• The week ended September 4, 2020 saw the S&P 500 decline -1.93%; the index is now up 2.39% for the month and 6.43% YTD.
  • Factor-wise, the best-performing factors YTD were also the best for the week, including Revenue Estimate Dispersion (+4.81% for the week and +14.62% YTD), High Volatility (+2.84% and 15.69%) and High Short Interest. Buyer beware-these factors are also among the worst performing long-term.
  • The FlowPoint Reopening Index declined -2.19% during the week, though more than half the components rose, including AMC Theatres (+19.39% on the week), Carnival Cruises (+12.44%), Chef’s Warehouse (+10.40%) and NJ’s Restaurants (+9.77%).
  • Our FlowPoint Work From Home Index of stocks levered to trends within the “closing” of the economy and the work-from-home phenomenon declined -5.91%, despite its two most popular stocks – Zoom and Peloton – rising +13.78% and +5.16% on the week, respectively.
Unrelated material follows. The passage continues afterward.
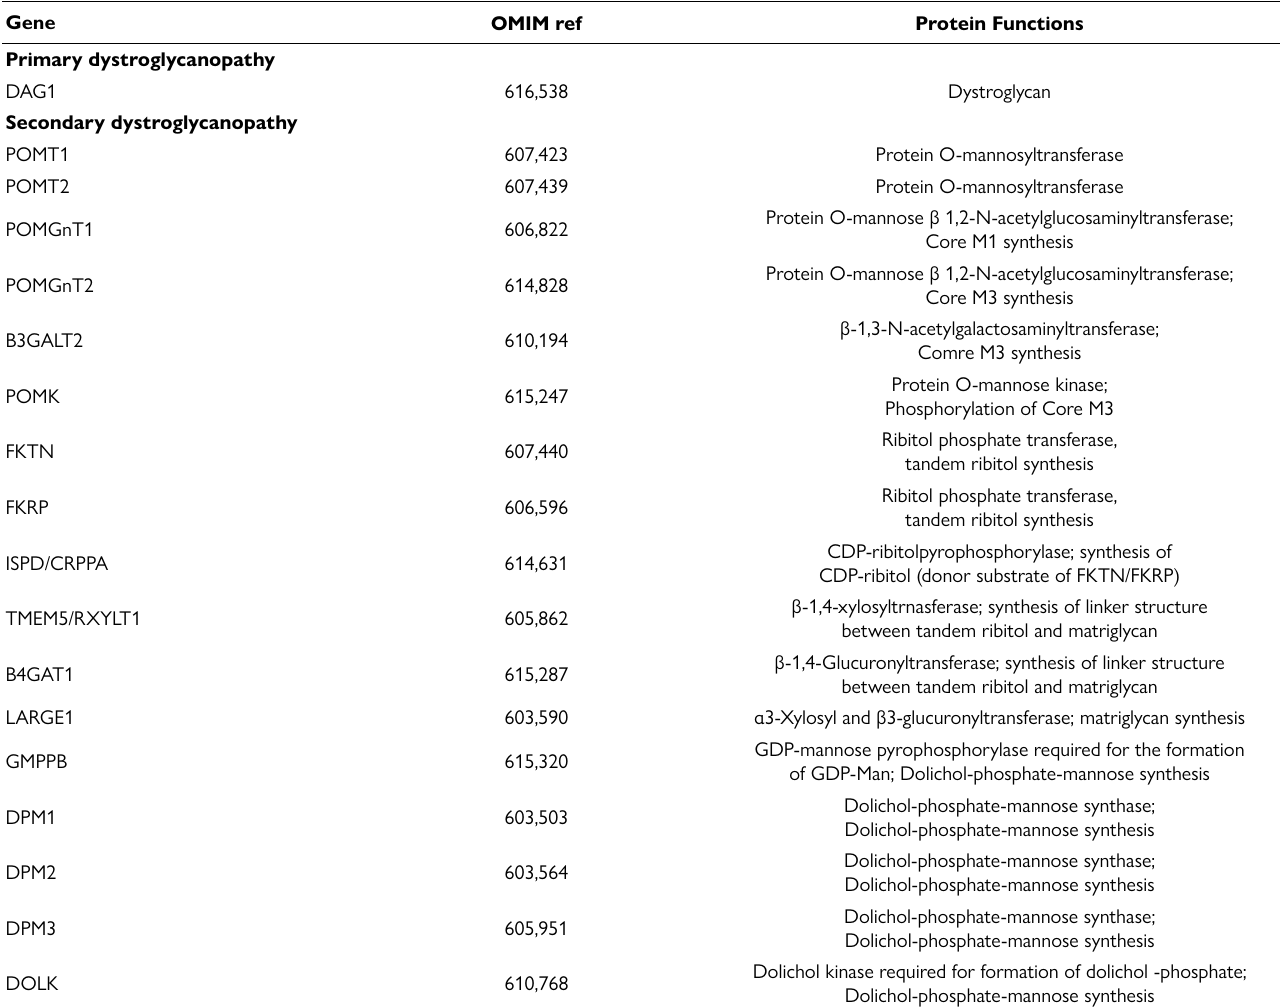
Table 2. Genes associated to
The dispersion between the Reopening and Stay at Home Indexes is a meaningful development that began two weeks ago, and we own more “Reopening” stocks than Work-From-Home stocks, including GM, PENN, DIS, ISRG and SHAK. (Wal-Mart is the only WFH long position in our fund).

For the second consecutive week, Leverage was a leading factor in equity returns, up 4.28% for the week and now +4.45% YTD. We noted last week that, long-term, Leverage is a long-term losing factor – looking back a year, 7 years and 15 years, it’s been a detractor to equity performance (see table above).

Similarly, High Volatility stocks worked last week, last month and YTD.  Like stocks with High Short Interest, volatile stocks have giveth in the short-run, though they taketh in the long-term.